■ **PROBLEM TO SOLVE**:
Your answer should be an exact copy of all the entries, free of pictures.

■ **RECORD SET**:
━━━

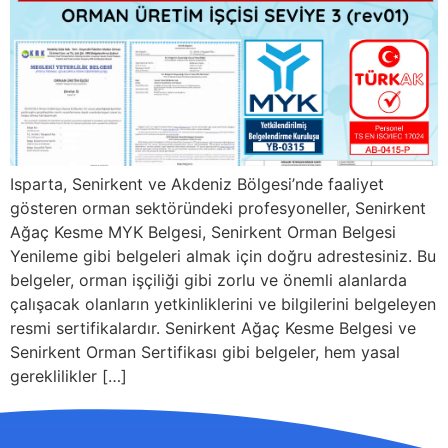
Isparta, Senirkent ve Akdeniz Bölgesi’nde faaliyet
gösteren orman sektöründeki profesyoneller, Senirkent
Ağaç Kesme MYK Belgesi, Senirkent Orman Belgesi
Yenileme gibi belgeleri almak için doğru adrestesiniz. Bu
belgeler, orman işçiliği gibi zorlu ve önemli alanlarda
çalışacak olanların yetkinliklerini ve bilgilerini belgeleyen
resmi sertifikalardır. Senirkent Ağaç Kesme Belgesi ve
Senirkent Orman Sertifikası gibi belgeler, hem yasal
gereklilikler […]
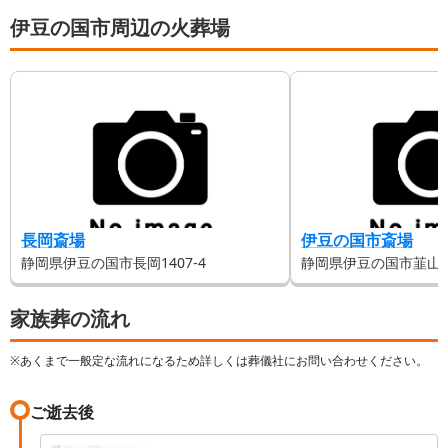
など詳しく解説します。
伊豆の国市周辺の火葬場
長岡斎場
伊豆の国市斎場
静岡県伊豆の国市長岡1407-4
静岡県伊豆の国市韮山多田
家族葬の流れ
※あくまで一般定な流れになるため詳しくは葬儀社にお問い合わせください。
ご逝去後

━━━

■ **WRITTEN RESPONSE**:
Isparta, Senirkent ve Akdeniz Bölgesi’nde faaliyet
gösteren orman sektöründeki profesyoneller, Senirkent
Ağaç Kesme MYK Belgesi, Senirkent Orman Belgesi
Yenileme gibi belgeleri almak için doğru adrestesiniz. Bu
belgeler, orman işçiliği gibi zorlu ve önemli alanlarda
çalışacak olanların yetkinliklerini ve bilgilerini belgeleyen
resmi sertifikalardır. Senirkent Ağaç Kesme Belgesi ve
Senirkent Orman Sertifikası gibi belgeler, hem yasal
gereklilikler […]
など詳しく解説します。
伊豆の国市周辺の火葬場
長岡斎場
伊豆の国市斎場
静岡県伊豆の国市長岡1407-4
静岡県伊豆の国市韮山多田
家族葬の流れ
※あくまで一般定な流れになるため詳しくは葬儀社にお問い合わせください。
ご逝去後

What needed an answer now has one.